3. Em quem está nossa alegria? A nossa alegria está pautada no Senhor, mas somente temos plena consciência disso conforme andamos com ele e nos habituamos a perceber sua boa mão nos conduzindo através da jornada. E a nossa alegria, que procede do Senhor, precisa estar no reconhecimento de nossa dependência dele e de seus atributos perfeitos e eternos. Quanto mais e mais corretamente adoramos a Deus, mais seremos alegres, porque a nossa alegria não se pauta nas coisas desta vida, mas naquelas que procedem do Senhor. Antes de tudo, lembremos que a alegria é parte do fruto do Espírito Santo em nossa vida4, o que nos deixa em posição mais que privilegiada em relação às pessoas que nos cercam e que ainda não conhecem o Senhor como Salvador pessoal: diante das agruras da vida, elas tendem ao desespero, enquanto nós tendemos à esperança nas ações de Deus e em seu livramento.
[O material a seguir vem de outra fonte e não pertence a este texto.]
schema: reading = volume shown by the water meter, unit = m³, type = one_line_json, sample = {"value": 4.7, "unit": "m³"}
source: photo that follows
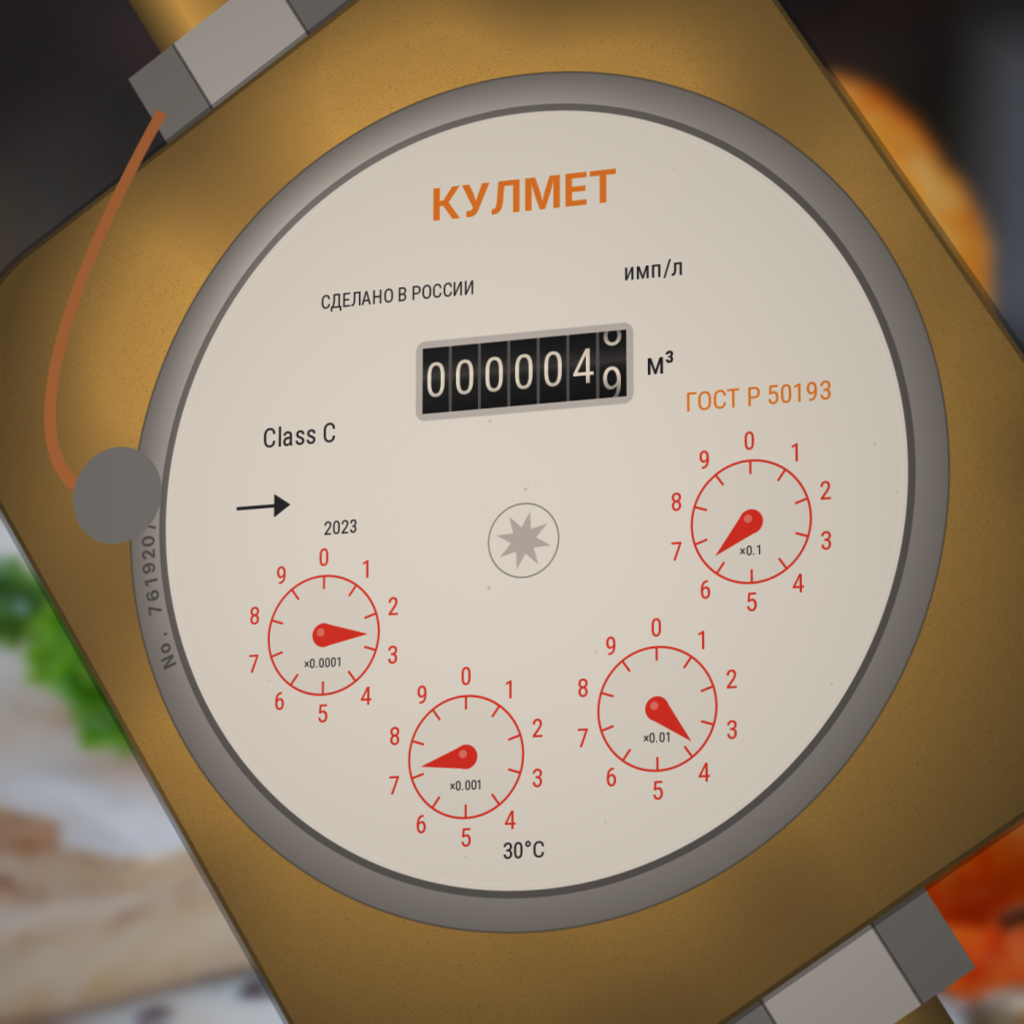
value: {"value": 48.6372, "unit": "m³"}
Essa mesma alegria que procede de Deus nos fortalece5 e não nos deixa sucumbir diante das dificuldades da vida. Ao final de tudo, somente aqueles que se tornam filhos de Deus e nele são alegres podem honrar e glorificar a Deus de tal forma que ele aceite a adoração, o que redundará em glória ao seu santo e bendito nome. Por isso finalizamos este trecho com a resposta dada pela Escritura: “Bendito o Deus e Pai de nosso Senhor Jesus Cristo, que nos tem abençoado com toda sorte de bênção espiritual nas regiões celestiais em Cristo, assim como nos escolheu nele antes da fundação do mundo, para sermos santos e irrepreensíveis perante ele; e em amor nos predestinou para ele, para a adoção de filhos, por meio de Jesus Cristo, segundo o beneplácito de sua vontade, para louvor da glória de sua graça, que ele nos concedeu gratuitamente no Amado” (Efésios 1.3-6).